Bois-Doré était à peine remis de cette émotion, qu’il lui en vint une autre plus sérieuse et plus douce.

— Monsieur, lui dit un soir Adamas, il faut que je vous régale d’une histoire que M. d’Urfé eût mise en roman, car elle n’est point vilaine.

— Voyons ton histoire, mon ami ! dit le marquis en mettant son mortier de dentelle sur son crâne chauve.

— Il s’agit, monsieur, de votre vertueux druide et de la belle Morisque.

— Adamas, vous devenez pasquin et satirique, mon bonhomme. Point de calomnie, je vous prie, sur le compte de mon digne ami et de la chaste Mercédès !

— Eh ! monsieur, où serait le mal que ces honnêtes personnes fussent unies par les liens d’hyménée ? Sachez, monsieur, que ce matin, comme je rangeais la bibliothèque du savant… il ne veut souffrir que moi pour toucher à ses livres, et, de fait, il y faut un homme un peu instruit… je vois la Morisque baiser avec tendresse à la dérobée un bouquet de roses qu’elle apporte tous les matins sur sa table pendant qu’il déjeune avec vous. Et puis, m’apercevant tout à coup, elle devint pale comme son écharpe de tête et se sauva, comme si elle eût commis un grand crime. Il y avait longtemps, bien longtemps, monsieur, que je me doutais de quelque chose. Toute cette amitié, tous ces égards et petits soins qu’elle a pour lui… je pensais bien que cela pouvait conduire l’un et l’autre à l’amour.

— Au fait ! dit le marquis. Mais poursuis, Adamas !

— Eh bien, monsieur, la découverte me fit pousser un beau grand rire, non de moquerie, mais de satisfaction, car on est toujours content de deviner ou surprendre un secret, et, quand on est content, on rit.
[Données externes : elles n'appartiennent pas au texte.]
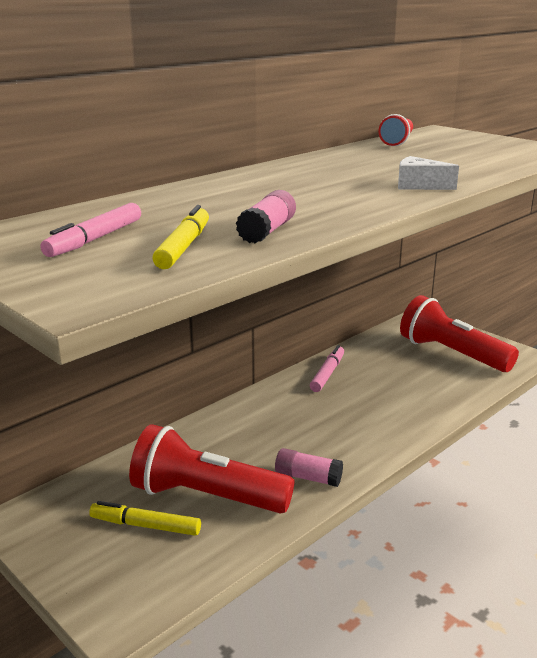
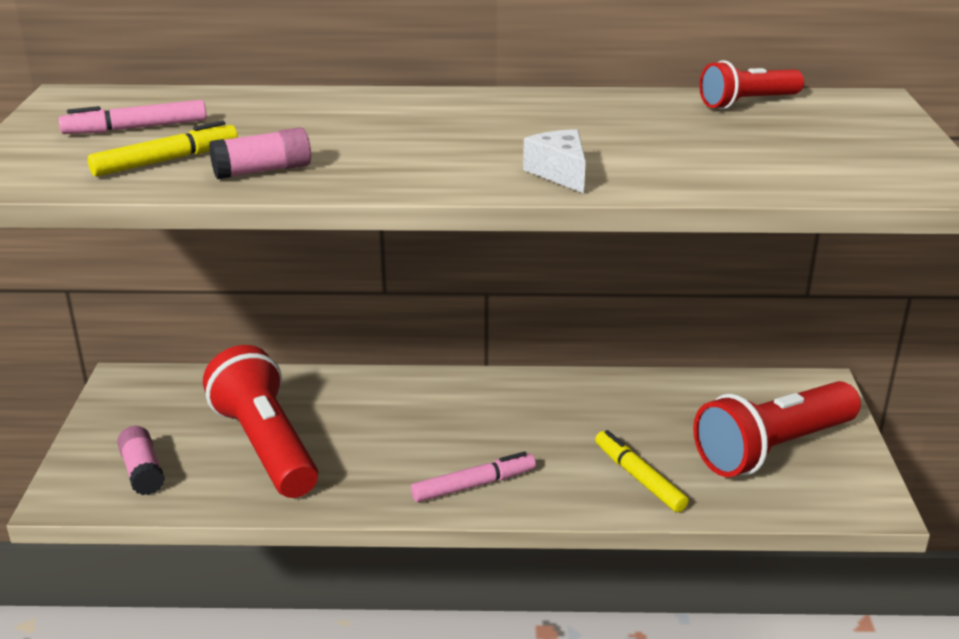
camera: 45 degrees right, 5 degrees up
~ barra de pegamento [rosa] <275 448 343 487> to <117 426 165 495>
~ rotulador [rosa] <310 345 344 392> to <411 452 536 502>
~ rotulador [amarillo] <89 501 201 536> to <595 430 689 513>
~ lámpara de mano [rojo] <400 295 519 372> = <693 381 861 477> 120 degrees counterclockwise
Si bien que maître Jovelin, rentrant dans sa chambre, me demanda doucement, avec ses yeux, de quoi je riais de si bon cœur, et moi de le lui dire, là, innocemment, pour le faire rire aussi… et aussi, je l’avoue, pour savoir comment il prendrait l’aventure.

— Et comment la prit-il ?

— Avec un grand coup de soleil en pleine figure, ni plus ni moins qu’une jolie fille, et il faut croire que le contentement vous refait bien un homme ; car celui-ci, avec ses grands yeux, sa grande bouche et sa grande moustache noire, s’illumina comme un astre, et me parut aussi beau qu’il l’est quelquefois, quand il sonne de sa mélodieuse sourdeline.
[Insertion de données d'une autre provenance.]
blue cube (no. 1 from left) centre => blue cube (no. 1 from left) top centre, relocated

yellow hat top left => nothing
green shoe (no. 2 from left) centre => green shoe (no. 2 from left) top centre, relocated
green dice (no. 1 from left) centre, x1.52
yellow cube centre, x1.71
— Fort bien, Adamas, tu te formes à bien parler. Alors ?..

— Alors je sortis, ou plutôt je fis le bruit de sortir, et, regardant par la porte un peu entre-bâillée, je vis le bon Lucilio prendre les fleurs, les baiser avec beaucoup de passion, et les mettre dans son justaucorps, fleurs, épines et tout, comme s’il eût pris plaisir à en sentir la piqûre en même temps que la douceur. Et il marchait par la chambre, pressant de ses deux mains ce calice d’amour sur sa poitrine.

— De mieux en mieux, Adamas ! Et après ?

— Après, la Morisque est entrée par une autre porte et lui a dit : « Est-ce l’heure d’appeler Mario pour la leçon ? »

— Qu’a-t-il répondu ?

— De ses yeux et de sa tête, il a dit non ; par où j’ai vu qu’il souhaitait la retenir. Elle a voulu s’en aller, pensant qu’il était occupé à ses grandes singeries ; car, avec lui, monsieur, elle se tient comme une servante qui n’a pas du tout l’idée de plaire à son maître. Mais lui, il a frappé sur la table pour la rappeler. Elle est revenue. Ils se sont regardés ; pas longtemps, car elle a vitement baissé ses beaux yeux noirs, et elle lui a dit en arabe, du moins je l’ai présumé à son air :

«

— Qu’est-ce que tu veux, mon maître ? »

Il lui a montré le gobelet où elle avait mis les roses, et elle, ne les voyant plus, a dit encore :

«

— C’est ce méchant espiègle d’Adamas qui les a ôtées, car je ne les oublie jamais. »

— Elle a dit cela ?

— Oui, monsieur, en arabe. J’ai très-bien deviné tout ! Alors elle a couru pour chercher d’autres fleurs, et il l’a suivie jusqu’à la porte comme un homme qui se défend contre lui-même. Il est revenu à sa table, il a mis sa tête dans ses mains et il a eu, monsieur, je vous en réponds, les plus beaux sentiments du monde dans le cœur, pour accorder son amour avec sa vertu.

— Eh ! pourquoi se défendre ainsi ? s’écria le marquis ; ne sait-il pas que je serai heureux de le marier avec cette belle et bonne personne ? Va le chercher, Adamas ; il se couche tard et sera encore debout. Mario dort, et c’est le bon moment pour une explication aussi délicate.